2 Senior researcher, Korea Institute of Civil Engineering and Building Technology, Gyeonggi, 10223, Korea.
3 Senior researcher, Korea Hydro&Nuclear Power Co. Ltd, Gyeongbuk, 38120, Korea.
4 Associate professor, Department of Data Science, Daegu University, Gyeongbuk 38453, Korea. E-mail:
Received September 6, 2022; Revised October 27, 2022; Accepted October 29, 2022.

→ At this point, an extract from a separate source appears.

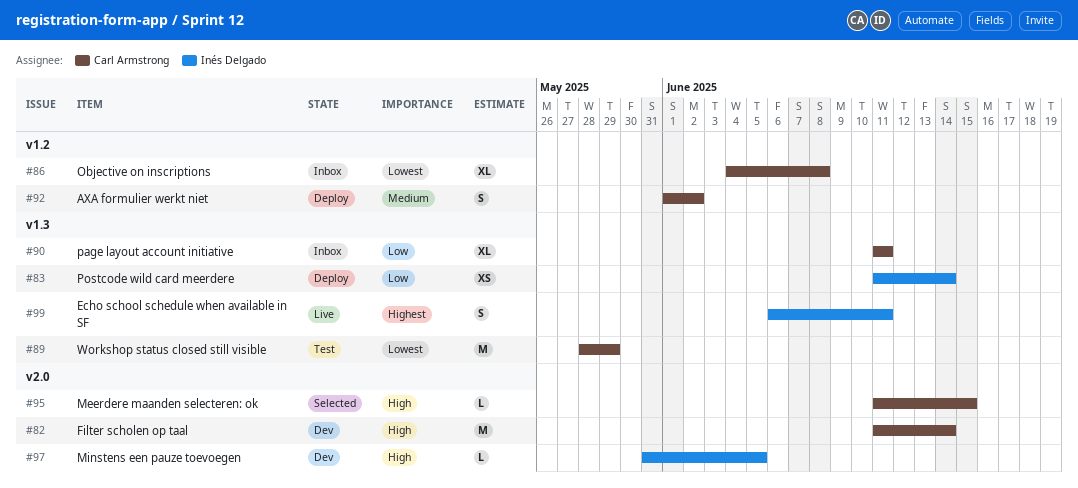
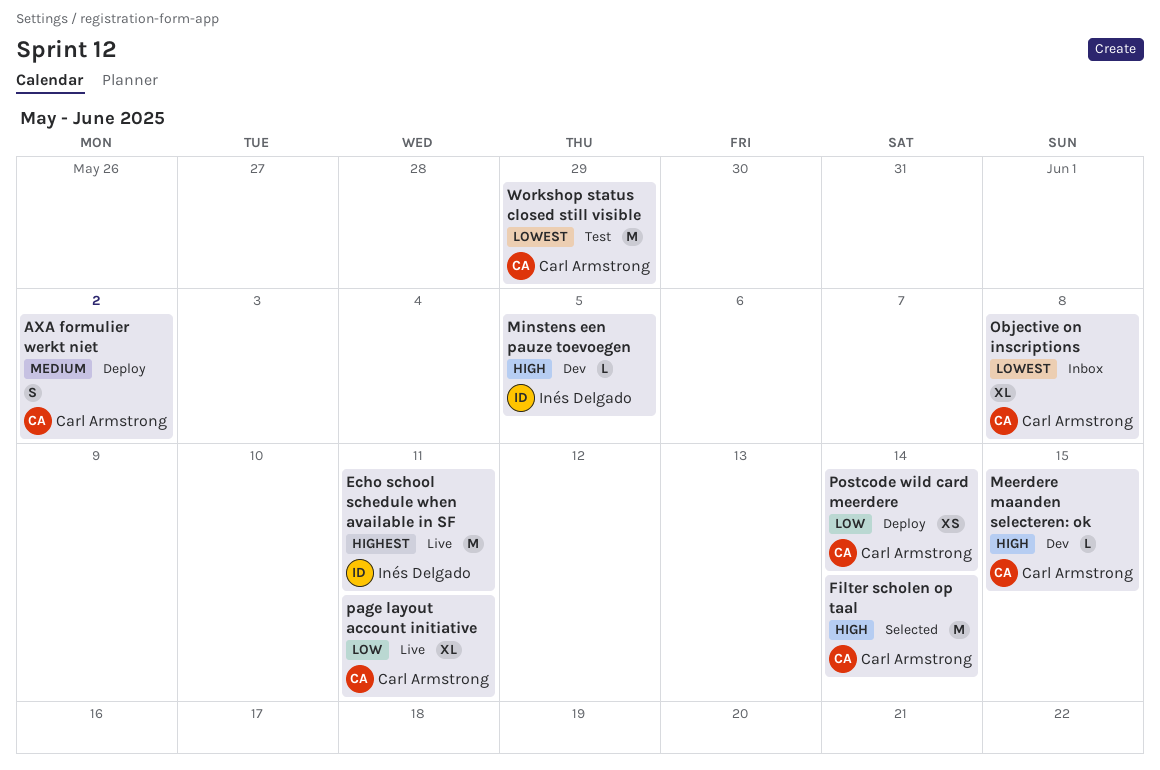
Echo school schedule when available in SF, estimate: S -> M
Filter scholen op taal, status: Dev -> Selected
Meerdere maanden selecteren: ok, status: Selected -> Dev
page layout account initiative, status: Inbox -> Live
Postcode wild card meerdere, owner: Inés Delgado -> Carl Armstrong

This is an Open Access article distributed under the terms of the Creative Commons Attribution Non-Commercial License ( which permits unrestricted non-commercial use, distribution, and reproduction in any medium, provided the original work is properly cited.
Accurately estimated precipitation information is required for hydrological analysis and flood information production to reduce water disasters that increase due to extreme weather events. Since it is difficult to estimate precipitation over a wide range using only the ground-observed precipitation data for each point, the use of radar must be accompanied. For this purpose, in this study, ORCM (ordinary kriging conditional merging), which merges ground-observed rainfall and radar, and COCM (co-kriging conditional merging), which is a radar merging that considers the effect of altitude, were considered. In addition, the random forest algorithm was used to suggest the degree of contribution to the accuracy of quantitative precipitation estimation for each dual polarization variable. The study was conducted by selecting rain events that occurred in the Han River basin from July 2017 to October 2019. Prediction performance was identified by root mean square error and coefficient of determination, and the total precipitation and heavy precipitation were analyzed separately. As a result of the prediction, watersheds with excellent ORCM and COCM were selected, respectively, showing the need to consider the altitude. The main dual polarization variables of precipitation prediction were RZ in total precipitation and RKDP in heavy precipitation.
Keywords : Quantitative precipitation estimation, radar merging, random forest.